**Document extract**
+-------+
He added that there was another factor at play. Britain, which is a major net importer of natural gas, faced a large increase in the price of what it bought from the world compared to what it sold, mainly services. It changes the country’s economic health.

Here is what he said:

You don’t have to be much of an economist to realize that if what you’re buying has gone up a lot compared to what you’re selling, you’re going to be worse off.

So somehow in the UK someone has to accept that they are worse off and stop trying to maintain their real spending power by bidding up prices, either higher wages or passing on the cost of energy to customers.

And what we’re facing now is that reluctance to accept that—yes, we’re all worse off and we all have to do our part—to try to shift this cost onto one of our fellow citizens and say we’ll be fine, but they must take our share as well. The “pass-the-parcel” game going on here, that game is one that generates inflation, and that part of inflation may persist.
+-------+
**Exercise data**
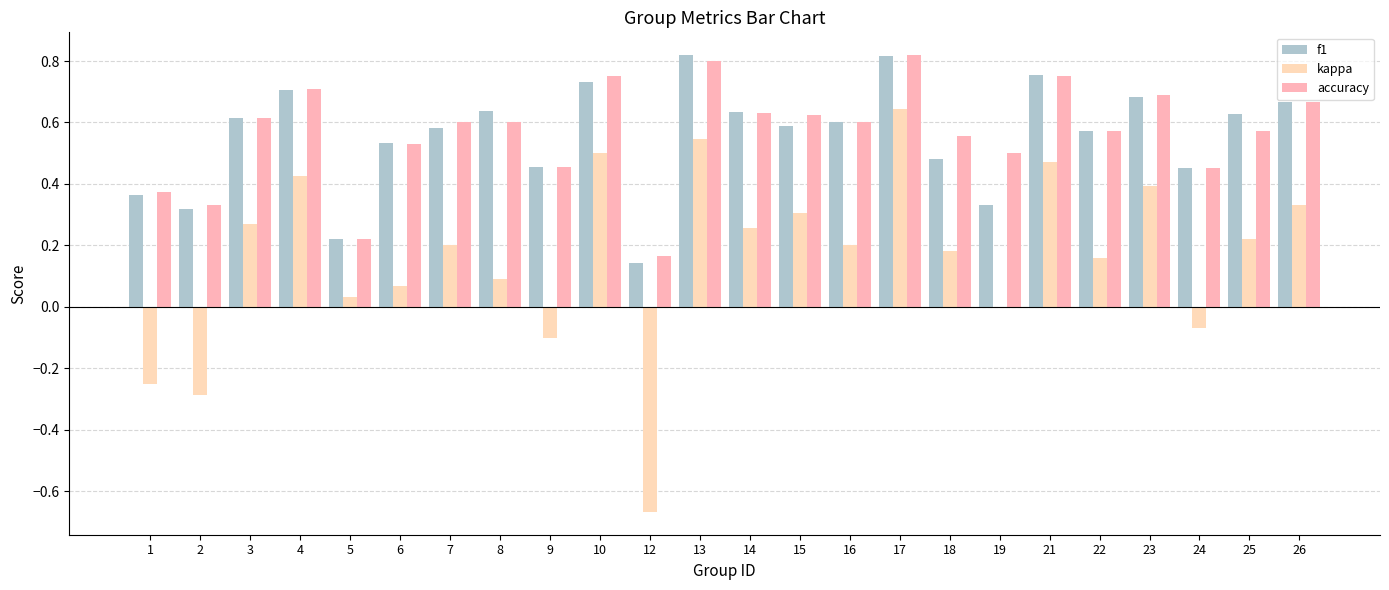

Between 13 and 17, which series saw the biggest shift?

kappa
+-------+
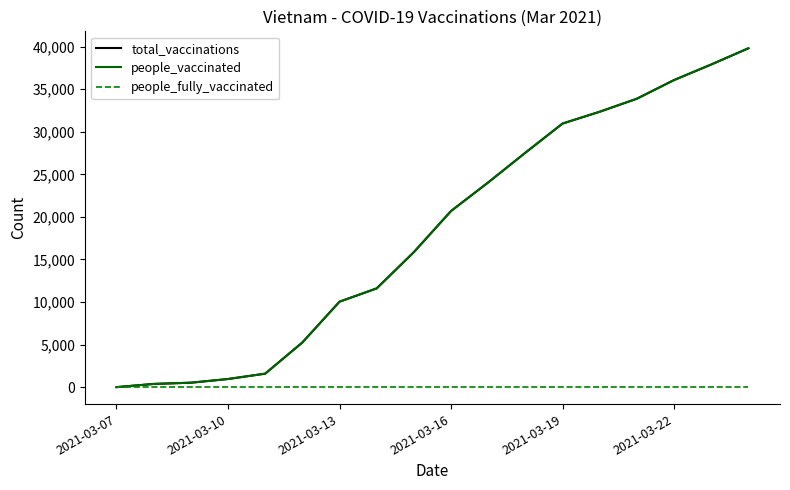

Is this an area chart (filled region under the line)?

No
+-------+
**Tasks**
(a) Answer these about the passage on UK inflation:
(i) What does Britain import a lot of, according to the passage?
(ii) What does Britain mainly sell to the world?
(iii) What name is given to the game that generates inflation?
(b) Extend the passage on UK inflation, starting right after its final sentence.

**Expected results**
(a)
(i) Natural gas.
(ii) Services.
(iii) The "pass-the-parcel" game.

(b)
It is not the first time a Bank of England official has been criticized for insensitive proposals on how to keep inflation down. Early last year Andrew Bailey, the bank chief, said there needed to be “restraint in pay negotiations” so that inflation did not spiral out of control.

Some policymakers at the European Central Bank have expressed a similar concern, but in milder terms and more focused on corporate behavior. Europe has also experienced a major so-called term-of-trade shock, where the price of an important imported commodity, energy, rose sharply. That has worsened the economy, and European policymakers have urged businesses to accept some losses, just as workers have had to accept lost real income.

“It is important that there is fair burden sharing” between firms and workers, Christine Lagarde, the president of the European Central Bank, said last month.